Caricature by George Cruikshank depicting the charge upon the rally
The exact number of those killed and injured at Peterloo has never been established with certainty, for there was no official count or inquiry and many injured people fled to safety without reporting their injuries or seeking treatment. The Manchester Relief Committee, a body set up to provide relief for the victims of Peterloo, gave the number of injured as 420, while Radical sources listed 500. The true number is difficult to estimate, as many of the wounded hid their injuries for fear of retribution by the authorities. Three of William Marsh’s six children worked in the factory belonging to Captain Hugh Birley of the Manchester Yeomanry, and lost their jobs because their father had attended the meeting. James Lees was admitted to Manchester Infirmary with two severe sabre wounds to the head, but was refused treatment and sent home after refusing to agree with the surgeon’s insistence that “he had had enough of Manchester meetings.”

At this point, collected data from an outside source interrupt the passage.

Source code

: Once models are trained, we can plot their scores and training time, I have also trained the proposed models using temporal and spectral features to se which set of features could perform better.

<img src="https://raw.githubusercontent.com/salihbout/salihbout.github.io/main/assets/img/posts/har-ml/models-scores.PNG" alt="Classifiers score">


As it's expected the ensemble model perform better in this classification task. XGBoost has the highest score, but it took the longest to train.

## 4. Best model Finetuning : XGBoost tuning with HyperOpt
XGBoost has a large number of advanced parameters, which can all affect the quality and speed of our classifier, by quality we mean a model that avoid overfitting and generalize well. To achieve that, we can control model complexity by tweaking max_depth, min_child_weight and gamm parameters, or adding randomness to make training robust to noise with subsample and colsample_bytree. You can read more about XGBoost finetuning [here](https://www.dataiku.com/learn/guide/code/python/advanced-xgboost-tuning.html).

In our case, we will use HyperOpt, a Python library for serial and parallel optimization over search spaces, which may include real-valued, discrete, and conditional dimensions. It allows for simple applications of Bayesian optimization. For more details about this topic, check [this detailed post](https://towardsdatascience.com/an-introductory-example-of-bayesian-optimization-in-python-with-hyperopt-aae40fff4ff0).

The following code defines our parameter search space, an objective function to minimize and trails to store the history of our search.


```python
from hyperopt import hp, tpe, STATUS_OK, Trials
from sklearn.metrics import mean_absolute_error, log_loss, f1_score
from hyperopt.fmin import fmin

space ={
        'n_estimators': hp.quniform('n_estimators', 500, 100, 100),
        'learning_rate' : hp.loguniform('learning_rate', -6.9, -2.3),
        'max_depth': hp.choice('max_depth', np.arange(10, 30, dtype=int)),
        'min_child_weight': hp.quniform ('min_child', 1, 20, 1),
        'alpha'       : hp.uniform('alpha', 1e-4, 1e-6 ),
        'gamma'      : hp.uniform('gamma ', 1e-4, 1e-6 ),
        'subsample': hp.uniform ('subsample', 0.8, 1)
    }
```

A particular feature of the meeting at Peterloo was the number of women present. Female reform societies had been formed in North West England during June and July 1819, the first in Britain. Many of the women were dressed distinctively in white, and some formed all-female contingents, carrying their own flags. Of the 654 recorded casualties, at least 168 were women, four of whom died either at St Peter’s Field or later as a result of their wounds. It has been estimated that less than 12 per cent of the crowd was made up of women, suggesting that they were at significantly greater risk of injury than men by a factor of almost 3:1. Richard Carlile claimed that the women were especially targeted, a view apparently supported by the large number who suffered from wounds caused by weapons. A recently unearthed set of 70 victims’ petitions in the parliamentary archives reveals some shocking tales of ferocity, including the accounts of the female reformers Mary Fildes, who carried the flag on the platform, and Elizabeth Gaunt, who suffered a miscarriage following ill-treatment during eleven days’ detention without trial.
Eleven of the fatalities listed occurred on St Peter’s Field. Others, such as John Lees of Oldham, died later of their wounds, and some like Joshua Whitworth were killed in the rioting that followed the crowd’s dispersal from the field. Bush puts the fatalities at 18 and Poole supports this figure, albeit a slightly different 18 based on new information. It is these 18 whose names are carved on the 2019 memorial, including the unborn child of Elizabeth Gaunt.